Manchmal hilft eine halbe Stunde Sonne tanken auf der Terrasse, manchmal Ruhe im eigenen Patientenzimmer. Angehörige schätzen zudem eine Übernachtungsmöglichkeit, und zwar im Idealfall nah dran am Sterbenden, um immer da sein zu können. Und, wenn es vorbei ist, einen Abschiedsraum. Das ist ganz wichtig. 

Wie eben schon gesagt, geht es nicht darum, Sterben und Leben voneinander zu trennen – im Gegenteil, es geht um ein integriertes Verständnis. Bildlich gesprochen gilt es also, jedwede Schwellen abzubauen. Trotz notwendiger Anforderungen an Technik und Hygiene ist letztlich für alle Nutzergruppen ein wohnliches Ambiente wünschenswert – auch was den Betriebsablauf angeht, ist Zufriedenheit sicher ein entscheidender Faktor. 

Apropos, in Ihrem Buch gehen Sie immer wieder auf die Wichtigkeit von Kommunikation ein – sowohl mit dem Sterbenden selbst aber auch zwischen Angehörigen, Ärzten und Pflegern. Einrichtungen müssen sich immer stärker als Unternehmen dem Wettbewerb stellen. Ist gutes Sterben „marktfähig“?

F.H.: Es spricht sich schnell herum, wenn ein Krankenhaus gute Palliativarbeit macht. Ein guter Ruf ist definitiv markfähig. Davon kann das ganze Haus profitieren. Natürlich muss man auch sehen, dass man mit Sterbebegleitung weniger Geld verdienen kann als mit anderen Disziplinen der Medizin, das ist leider so. Reden bringt halt weniger ein als operieren, dabei ist es genauso wichtig.

Und jetzt nochmal zum ersten Teil Ihrer Frage: Angehörige und Patienten befinden sich im Krankenhaus in einer Ausnahmesituation. Für Ärzte und Pflege hingegen handelt es sich um einen professionellen Rahmen mit gewissen Routinen. Allein dieser Umstand birgt Reibungspotential – für beide Seiten. Natürlich haben Ärzte und Pfleger die Aufgabe, ihr Fachwissen adäquat zu übersetzen. Auf der anderen Seite müssen Angehörige auch die Perspektive der Professionellen verstehen: Sie haben einen anderen Weg hinter sich und damit eine andere Sichtweise. Es geht also für beide Seiten darum, sich ohne Vorbehalte zu begegnen.

Könnte da auch Humor helfen? Sie betonen ja die Bedeutung von Humor beim Sterben. Wie geht das zusammen?

F.H.: Ach, das passt sehr gut zusammen. Kranke Menschen oder Menschen am Lebensende verlieren nicht automatisch ihren Humor, warum auch?

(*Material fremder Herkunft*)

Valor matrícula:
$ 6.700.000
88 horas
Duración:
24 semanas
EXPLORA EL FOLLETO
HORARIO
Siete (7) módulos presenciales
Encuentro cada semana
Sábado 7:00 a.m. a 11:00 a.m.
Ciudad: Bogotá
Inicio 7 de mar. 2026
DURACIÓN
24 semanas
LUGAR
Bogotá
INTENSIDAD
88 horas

Ich bin auch immer wieder erstaunt, wie fröhlich es teilweise auf Palliativstationen und Hospizen zugeht. Humor kann etwas Entlastendes haben, viele Menschen am Lebensende wollen überhaupt nicht, dass alle bierernst um sie herum sind.

Im Gegenteil. Es gibt sogar Studien, die zumindest Hinweise liefern, dass Humor tatsächlich einen therapeutischen Effekt hat. Man darf das nicht überbewerten, aber sollte es eben auch nicht vergessen.

Können wir hinsichtlich des gesellschaftlichen Tabus hierzulande, was Sterben angeht, von anderen Ländern oder Kulturen lernen? 

F.H.: Ich habe einige muslimische Patienten kennengelernt auf einer Palliativstation. Was mir sehr gefallen hat, war der Familienzusammenhalt, und übrigens auch der Humor in der Familie. Da wurde viel gelacht und es war immer jemand da, wenn der Patient Ansprache brauchte. Sicherlich steht in vielen Teilen der Welt mit weniger technischem Fortschritt, wie wir ihn hierzulande gewohnt sind, der menschliche Faktor stärker im Vordergrund.